── Page extract

The reason that this bugs me so much is because it's taught a huge number of people that "logical" means the same thing as "reasonable". Almost every time I hear anyone say that something is logical, they don't mean that it's logical - in fact, they mean something almost exactly opposite - that it seems correct based on intuition and common sense.

If you're being strict about the definition, then saying that something is logical by itself is an almost meaningless statement. Because what it means for some statement to be logical is really that that statement is inferable from a set of axioms in some formal reasoning system. If you don't know what formal system, and you don't know what axioms, then the statement that something is logical is absolutely meaningless. And even if you do know what system and what axioms you're talking about, the things that people often call "logical" are not things that are actually inferable from the axioms.

-- Mr. Spock is Not Logical

Comment author: JoshuaZ 01 June 2010 07:42:42PM *  14 points [-]

Were it possible to trace the succession of ideas in the mind of Sir Isaac Newton, during the time that he made his greatest discoveries, I make no doubt but our amazement at the extent of his genius would a little subside. But if, when a man publishes his discoveries, he either through a design, or through habit, omit the intermediary steps by which he himself arrived at them, it is no wonder that his speculations confound them, and that the generality of mankind stand amazed at his reach of thought. If a man ascend to the top of a building by the help of a common ladder, but cut away most of the steps after he has done with them, leaving only every ninth of tenth step, the view of the ladder, in the condition which he has pleased to exhibit it, gives us a prodigious, but unjust view of the man who could have made use of it. But if he had intended that any body should follow him, he should have left the ladder as he constructed it, or perhaps as he found it, for it might have been a mere accident that threw it in his way... I think that the interests of science have suffered by the excessive admiration and wonder with which several first rate philosophers are considered, and that an opinion of the greater equality of mankind, in point of genius, and power of understanding, would be of real service in the present age." - Joseph Priestly, The History and present State of Electricity

The section where I've added an ellipsis is a section where he discusses Newton in more detail. That entire part of the text is worth reading. Priestly wrote the book before he did his work on the composition of air. The book is, as far as I am aware, the first attempt at actual history of science. (I'm meaning to read the whole thing at some point, but the occasionally archaic grammar makes for slow reading.)

────

*What the task requires*. Continue the quotation thread on logic and Priestly's view of Newton from the point where it stops.

── Supplied information

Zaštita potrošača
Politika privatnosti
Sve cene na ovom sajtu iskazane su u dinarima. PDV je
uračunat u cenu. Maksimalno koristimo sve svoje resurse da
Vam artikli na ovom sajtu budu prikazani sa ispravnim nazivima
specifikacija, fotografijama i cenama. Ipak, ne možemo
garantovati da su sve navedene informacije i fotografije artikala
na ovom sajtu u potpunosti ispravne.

────
── Supplied information

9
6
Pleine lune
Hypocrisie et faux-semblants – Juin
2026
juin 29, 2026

────

*Answer*.
Comment author: bentarm 02 June 2010 09:24:01AM 6 points [-]

Euler is one of the few mathematicians who provide an exception to this rule. To quote Polya (Mathematics and Plausible Reasoning):

Euler seems to me almost unique in one respect: he takes pains to present the relevant inductive evidence carefully, in detail, in good order. His presentation is "the candid exposition of the ideas that led him to those discoveries... Natural enough, he tries to impress his readers, but, as a really good author, he tries to impress his readers only by such things as have genuinely impressed himself.

(the quoted passed in the text is apparently from Condorcet, although I don't know the initial source)

Polya is, of course, one of the few other mathematicians who break this mould. Explicitly writing books about the process of discovery.

Comment author: roland 01 June 2010 11:33:45PM 3 points [-]

You quoted:

of his genius would little subside

But I just read the original and it is written:

of his genius would a little subside

Now it makes more sense to me, the 'a' makes all the difference.

Comment author: JoshuaZ 01 June 2010 11:36:52PM 1 point [-]

Mistranscription by me. Fixed now. Thanks.

Comment author: roland 01 June 2010 09:58:56PM 1 point [-]

The book is available for free on google books, can you tell us the page nr. of the quotation please?

Comment author: JoshuaZ 01 June 2010 10:20:49PM 2 points [-]

575 and 576 in the edition on Google Books.

Comment author: roland 01 June 2010 09:52:40PM 1 point [-]

It's a coincidence that I was thinking along these lines recently. Most science is just the result of tiny footsteps put one after the other, but when you see the final result it is impressive. Most teaching books are in fault because they only portray the end result whereas the painstaking but simple steps that lead there often in a natural way are omitted.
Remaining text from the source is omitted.